Only an exact copy of the entries, stripped of pictures, will serve as the answer.

Content starts

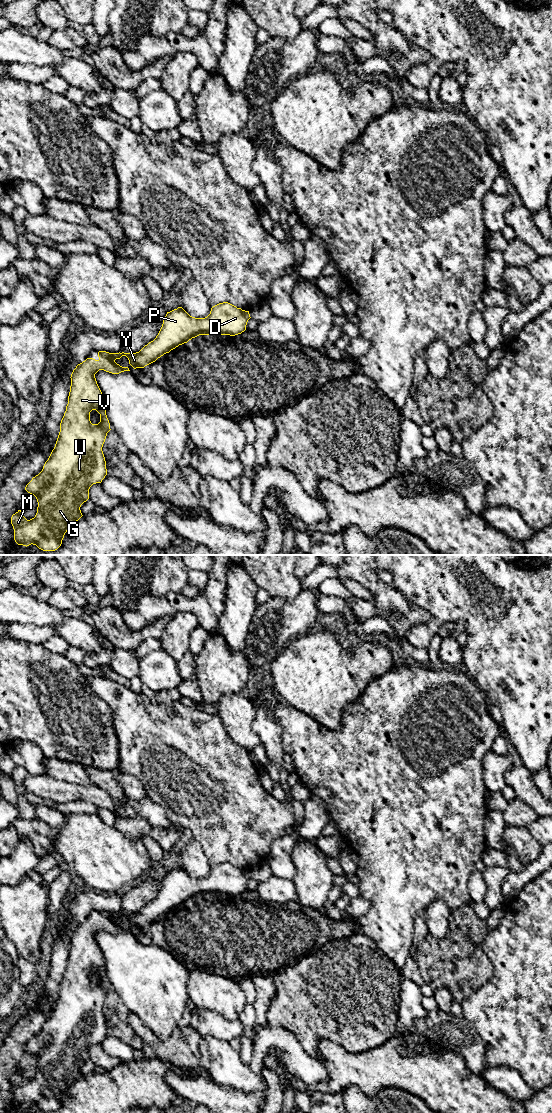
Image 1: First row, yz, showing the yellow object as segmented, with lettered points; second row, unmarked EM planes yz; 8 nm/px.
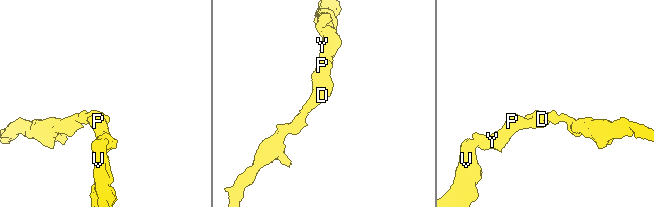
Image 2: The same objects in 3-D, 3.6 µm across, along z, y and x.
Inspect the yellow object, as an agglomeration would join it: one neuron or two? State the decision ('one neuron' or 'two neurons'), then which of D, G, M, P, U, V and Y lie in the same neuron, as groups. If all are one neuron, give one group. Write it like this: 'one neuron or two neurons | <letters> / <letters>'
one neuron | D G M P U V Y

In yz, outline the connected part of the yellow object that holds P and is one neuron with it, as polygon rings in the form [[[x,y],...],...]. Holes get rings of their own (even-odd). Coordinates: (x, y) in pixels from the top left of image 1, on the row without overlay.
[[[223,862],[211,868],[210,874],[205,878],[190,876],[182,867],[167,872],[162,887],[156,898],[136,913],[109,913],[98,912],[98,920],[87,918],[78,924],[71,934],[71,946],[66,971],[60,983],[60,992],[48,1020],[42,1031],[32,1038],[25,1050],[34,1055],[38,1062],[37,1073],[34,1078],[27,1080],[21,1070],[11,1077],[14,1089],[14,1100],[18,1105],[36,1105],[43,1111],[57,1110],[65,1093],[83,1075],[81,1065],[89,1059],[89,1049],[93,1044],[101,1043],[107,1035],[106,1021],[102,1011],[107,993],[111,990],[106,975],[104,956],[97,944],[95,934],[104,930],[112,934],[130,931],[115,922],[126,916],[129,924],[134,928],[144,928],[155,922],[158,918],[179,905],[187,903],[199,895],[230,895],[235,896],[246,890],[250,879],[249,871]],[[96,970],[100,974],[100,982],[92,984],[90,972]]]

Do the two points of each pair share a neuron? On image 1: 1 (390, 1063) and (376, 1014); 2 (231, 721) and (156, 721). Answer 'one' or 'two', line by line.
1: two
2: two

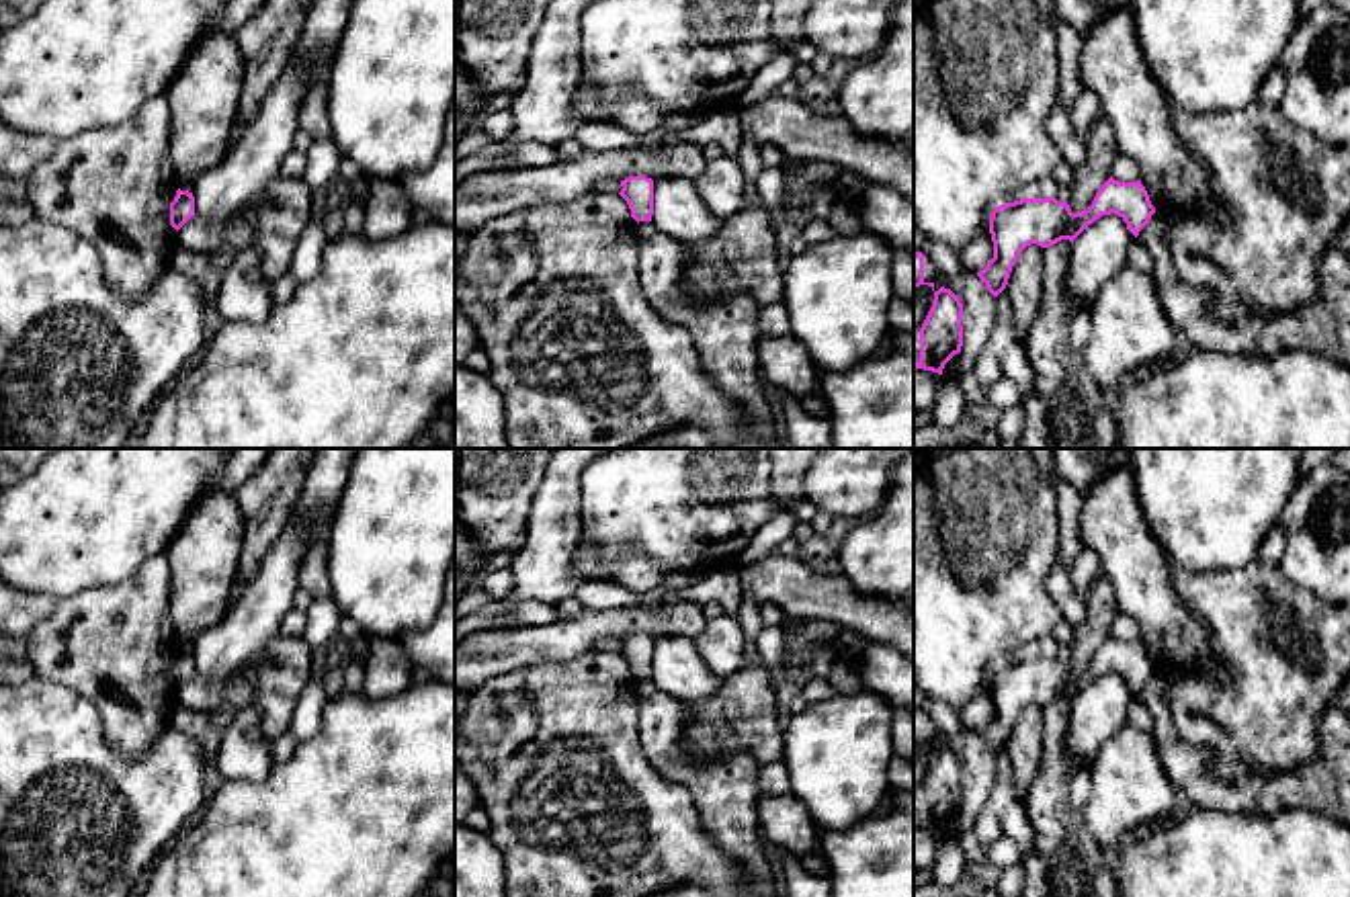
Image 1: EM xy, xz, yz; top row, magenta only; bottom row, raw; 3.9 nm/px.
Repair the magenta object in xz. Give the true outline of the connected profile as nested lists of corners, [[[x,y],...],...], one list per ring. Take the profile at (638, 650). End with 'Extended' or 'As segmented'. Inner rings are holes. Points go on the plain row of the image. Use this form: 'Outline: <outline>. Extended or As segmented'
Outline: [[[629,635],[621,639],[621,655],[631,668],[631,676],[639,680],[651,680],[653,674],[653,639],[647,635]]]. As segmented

Content ends

* [Answer to the problem]:
Image 1: First row, yz, showing the yellow object as segmented, with lettered points; second row, unmarked EM planes yz; 8 nm/px.
Image 2: The same objects in 3-D, 3.6 µm across, along z, y and x.
Inspect the yellow object, as an agglomeration would join it: one neuron or two? State the decision ('one neuron' or 'two neurons'), then which of D, G, M, P, U, V and Y lie in the same neuron, as groups. If all are one neuron, give one group. Write it like this: 'one neuron or two neurons | <letters> / <letters>'
one neuron | D G M P U V Y

In yz, outline the connected part of the yellow object that holds P and is one neuron with it, as polygon rings in the form [[[x,y],...],...]. Holes get rings of their own (even-odd). Coordinates: (x, y) in pixels from the top left of image 1, on the row without overlay.
[[[223,862],[211,868],[210,874],[205,878],[190,876],[182,867],[167,872],[162,887],[156,898],[136,913],[109,913],[98,912],[98,920],[87,918],[78,924],[71,934],[71,946],[66,971],[60,983],[60,992],[48,1020],[42,1031],[32,1038],[25,1050],[34,1055],[38,1062],[37,1073],[34,1078],[27,1080],[21,1070],[11,1077],[14,1089],[14,1100],[18,1105],[36,1105],[43,1111],[57,1110],[65,1093],[83,1075],[81,1065],[89,1059],[89,1049],[93,1044],[101,1043],[107,1035],[106,1021],[102,1011],[107,993],[111,990],[106,975],[104,956],[97,944],[95,934],[104,930],[112,934],[130,931],[115,922],[126,916],[129,924],[134,928],[144,928],[155,922],[158,918],[179,905],[187,903],[199,895],[230,895],[235,896],[246,890],[250,879],[249,871]],[[96,970],[100,974],[100,982],[92,984],[90,972]]]

Do the two points of each pair share a neuron? On image 1: 1 (390, 1063) and (376, 1014); 2 (231, 721) and (156, 721). Answer 'one' or 'two', line by line.
1: two
2: two

Image 1: EM xy, xz, yz; top row, magenta only; bottom row, raw; 3.9 nm/px.
Repair the magenta object in xz. Give the true outline of the connected profile as nested lists of corners, [[[x,y],...],...], one list per ring. Take the profile at (638, 650). End with 'Extended' or 'As segmented'. Inner rings are holes. Points go on the plain row of the image. Use this form: 'Outline: <outline>. Extended or As segmented'
Outline: [[[629,635],[621,639],[621,655],[631,668],[631,676],[639,680],[651,680],[653,674],[653,639],[647,635]]]. As segmented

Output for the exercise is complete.